Let $C\in\mathbb{R}^{n\times n}$ be a matrix such $det(C)\neq0$ b. I need to prove that exists $B\in\mathbb{R}^{n\times n}$ such $$e^B=C^2$$
This is a question from a curse of ODE, we have seen exponential of a matrix, Jordan form, and I believe this question can be solved with the inverse application theorem since $A\mapsto e^A$ is $C^\infty$ but my work doesn't help me so much. Is there any linear algebra trick or what is the best way to solve this ?
We can find a matrix similar to $C$ in the Jordan canonical form, because $A \exp(B) A^{-1} = \exp(ABA^{-1})$ without loss of generality we can assume that $C$ is in the Jordan canonical form.

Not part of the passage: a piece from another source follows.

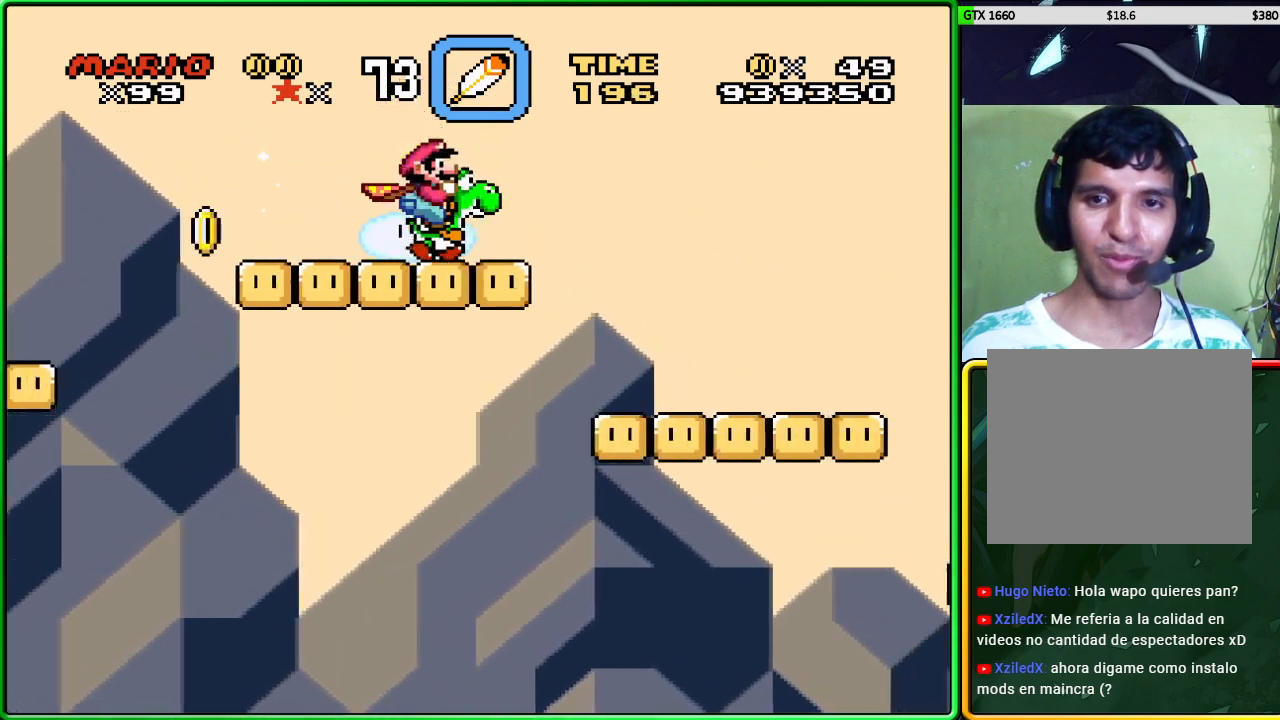
{"buttons": ["X"], "left_stick": "right", "events": [[333, "A", "up"]]}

It is enough to solve the problem for one Jordan block $J(\lambda)=\lambda I +N$, here $\lambda \neq 0$ ($\det C \neq 0$) and $N$ is nilpotent.
So, we need to solve $e^B=\lambda I + N$. Now we can use series for logarithm $$ \log(1+x) = \sum_{n \geq 1} (-1)^{n-1}\frac{x^n}{n}. $$ Applying it to our case we get $$ B = \log (\lambda I +N)=\log(\lambda) \log(I+\frac{1}{\lambda}N) $$
Matrix $\frac{1}{\lambda}N$ is nilpotent, so $B=\log(\lambda)\log(I+\frac{1}{\lambda}N)$ is a polynomial.
Such matrix $B$ commutes with its complex conjugate $\overline{B}$. Also $\overline{e^B}=e^\overline{B}$, and $\overline{e^B} = \overline{C}=C$. Therefore $e^{B+\overline{B}}=e^B e^\overline{B}=C^2$.